[[ Entries shown, beginning ]]
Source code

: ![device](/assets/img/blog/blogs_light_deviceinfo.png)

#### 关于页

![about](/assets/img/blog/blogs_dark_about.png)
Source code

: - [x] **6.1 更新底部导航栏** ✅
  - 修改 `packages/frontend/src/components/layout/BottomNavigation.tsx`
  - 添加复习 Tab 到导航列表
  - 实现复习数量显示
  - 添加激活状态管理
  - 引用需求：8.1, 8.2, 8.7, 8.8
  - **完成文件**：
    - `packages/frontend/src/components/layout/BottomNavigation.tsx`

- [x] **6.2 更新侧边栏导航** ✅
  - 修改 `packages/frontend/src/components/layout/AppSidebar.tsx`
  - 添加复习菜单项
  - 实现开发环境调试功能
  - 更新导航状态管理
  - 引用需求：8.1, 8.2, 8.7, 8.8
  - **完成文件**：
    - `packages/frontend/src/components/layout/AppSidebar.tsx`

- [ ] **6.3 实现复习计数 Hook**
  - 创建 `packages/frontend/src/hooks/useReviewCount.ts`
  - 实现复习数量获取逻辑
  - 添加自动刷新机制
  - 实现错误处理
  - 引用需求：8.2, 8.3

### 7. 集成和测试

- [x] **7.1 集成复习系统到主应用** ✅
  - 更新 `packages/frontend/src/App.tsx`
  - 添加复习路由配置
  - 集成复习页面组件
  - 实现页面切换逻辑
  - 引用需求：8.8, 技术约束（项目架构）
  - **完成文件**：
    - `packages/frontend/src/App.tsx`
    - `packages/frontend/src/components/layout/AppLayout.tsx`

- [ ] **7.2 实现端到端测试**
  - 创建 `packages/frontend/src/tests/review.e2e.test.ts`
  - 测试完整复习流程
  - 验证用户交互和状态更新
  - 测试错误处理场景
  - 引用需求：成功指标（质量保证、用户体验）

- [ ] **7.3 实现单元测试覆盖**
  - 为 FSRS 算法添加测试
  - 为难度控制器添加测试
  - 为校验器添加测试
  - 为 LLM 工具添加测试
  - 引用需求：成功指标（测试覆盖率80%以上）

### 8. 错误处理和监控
[[ Entries shown, end ]]
### Work task
Change every occurrence of "packages/frontend" in the material above to "apps/web", and leave the rest of the material unchanged.

### Solution for this problem
Source code

: ![device](/assets/img/blog/blogs_light_deviceinfo.png)

#### 关于页

![about](/assets/img/blog/blogs_dark_about.png)
Source code

: - [x] **6.1 更新底部导航栏** ✅
  - 修改 `apps/web/src/components/layout/BottomNavigation.tsx`
  - 添加复习 Tab 到导航列表
  - 实现复习数量显示
  - 添加激活状态管理
  - 引用需求：8.1, 8.2, 8.7, 8.8
  - **完成文件**：
    - `apps/web/src/components/layout/BottomNavigation.tsx`

- [x] **6.2 更新侧边栏导航** ✅
  - 修改 `apps/web/src/components/layout/AppSidebar.tsx`
  - 添加复习菜单项
  - 实现开发环境调试功能
  - 更新导航状态管理
  - 引用需求：8.1, 8.2, 8.7, 8.8
  - **完成文件**：
    - `apps/web/src/components/layout/AppSidebar.tsx`

- [ ] **6.3 实现复习计数 Hook**
  - 创建 `apps/web/src/hooks/useReviewCount.ts`
  - 实现复习数量获取逻辑
  - 添加自动刷新机制
  - 实现错误处理
  - 引用需求：8.2, 8.3

### 7. 集成和测试

- [x] **7.1 集成复习系统到主应用** ✅
  - 更新 `apps/web/src/App.tsx`
  - 添加复习路由配置
  - 集成复习页面组件
  - 实现页面切换逻辑
  - 引用需求：8.8, 技术约束（项目架构）
  - **完成文件**：
    - `apps/web/src/App.tsx`
    - `apps/web/src/components/layout/AppLayout.tsx`

- [ ] **7.2 实现端到端测试**
  - 创建 `apps/web/src/tests/review.e2e.test.ts`
  - 测试完整复习流程
  - 验证用户交互和状态更新
  - 测试错误处理场景
  - 引用需求：成功指标（质量保证、用户体验）

- [ ] **7.3 实现单元测试覆盖**
  - 为 FSRS 算法添加测试
  - 为难度控制器添加测试
  - 为校验器添加测试
  - 为 LLM 工具添加测试
  - 引用需求：成功指标（测试覆盖率80%以上）

### 8. 错误处理和监控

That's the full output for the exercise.